Seis barracos foram destruídos pela chamas na favela conhecida como Ponta da Praia, e outros 20 foram danificados

Rafael Italiani, O Estado de S. paulo

11 Setembro 2014 | 17h49

 Um incêndio na favela conhecida como Ponta da Praia, às margens da Avenida Escola Politécnica, no Rio Pequeno, na zona oeste, deixou seis barracos destruídos, na tarde desta quinta-feira, 11. Outras 20 residências foram atingidas pelas chamas.

Segundo o Corpo de Bombeiros 15 viaturas foram enviadas para o local e não há registro de feridos. Ainda de acordo com a corporação, a suspeita é a de que tempo seco aliado ao calor tenha contribuído para a formação de chamas em um dos barracos incendiados.
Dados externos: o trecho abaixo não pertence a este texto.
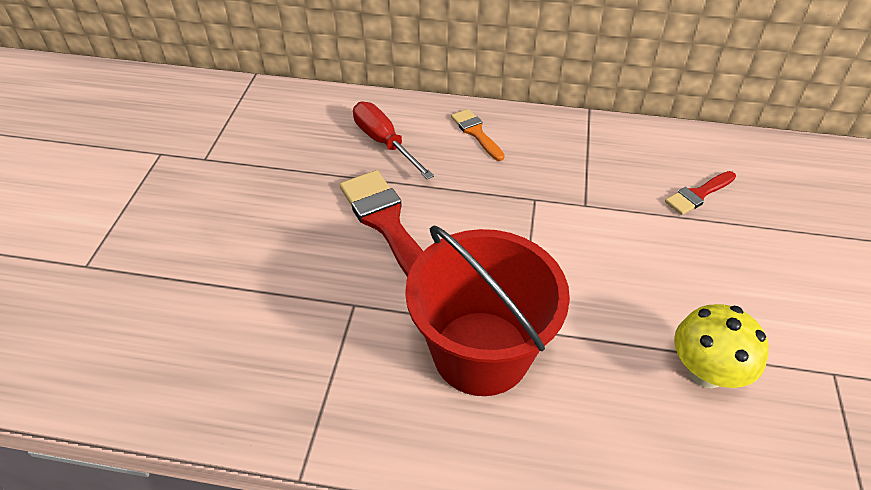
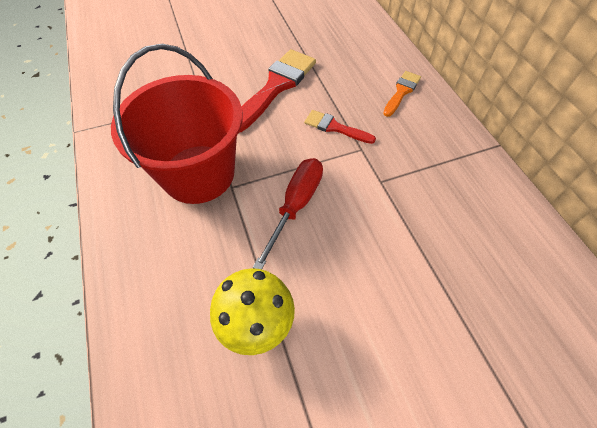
camera: 60 degrees right, 10 degrees up
(384, 142) = (348, 54): red screwdriver -> red screwdriver (296, 205)
(698, 194) = (464, 258): red brush -> red brush (335, 127)

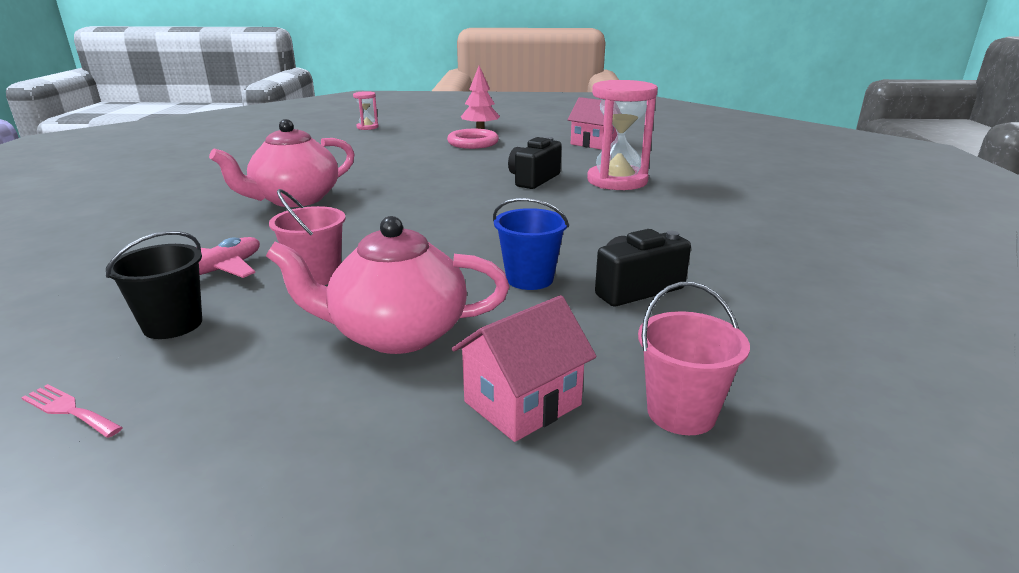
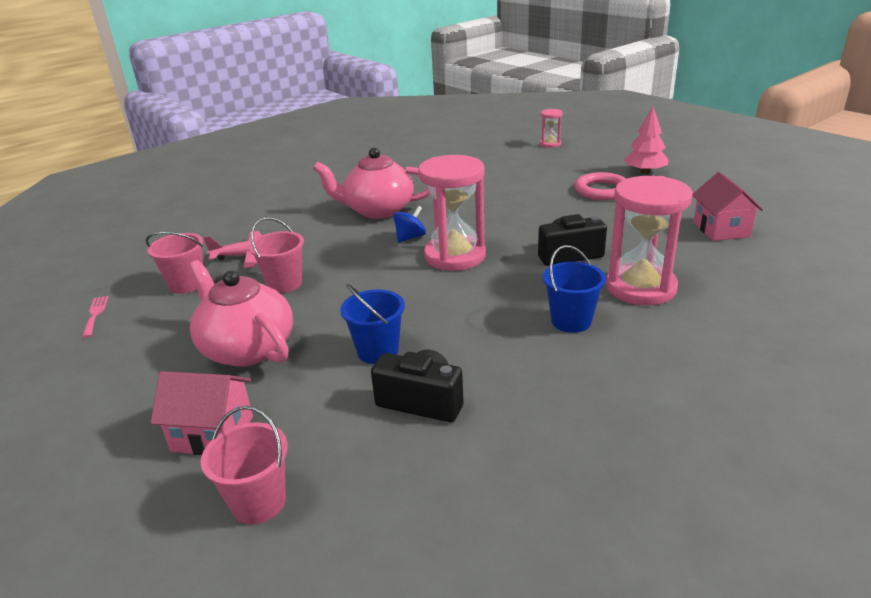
camera: 50 degrees right, 5 degrees up
(173, 325) = (187, 284): black bucket -> pink bucket
(377, 206) = (410, 237): none -> blue spinning top
(448, 205) = (455, 256): none -> pink hourglass
(618, 210) = (571, 321): none -> blue bucket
O incêndio começou por volta das 14h20 e às 16h30 o fogo já tinha sido controlado. Durante a ação dos bombeiros o clima ficou tenso por conta de um protesto dos moradores.

Um grupo de manifestantes ateou fogo em entulhos no sentido bairro da avenida, interditando o trânsito. Pelo menos 15 viaturas da Polícia Militar e 50 PMs foram até o local para controlar a situação. Não houve confronto e ninguém foi preso. "Estamos protestando por ter perdido a dignidade. Esse incêndio foi criminoso", disse um morador que não quis se identificar. Após a saída dos bombeiros e da Defesa Civil a polícia permaneceu no local. Segundo moradores é a quarta vez que a favela pega fogo.

A dona de casa Regiane Gomes dos Santos, de 29 anos, afirmou que a mãe, a desempregada Maria Alice Maria dos Santos, de 50 anos, perdeu tudo. "O que era mais importante, a vida das minhas duas irmãs, foi preservado", disse.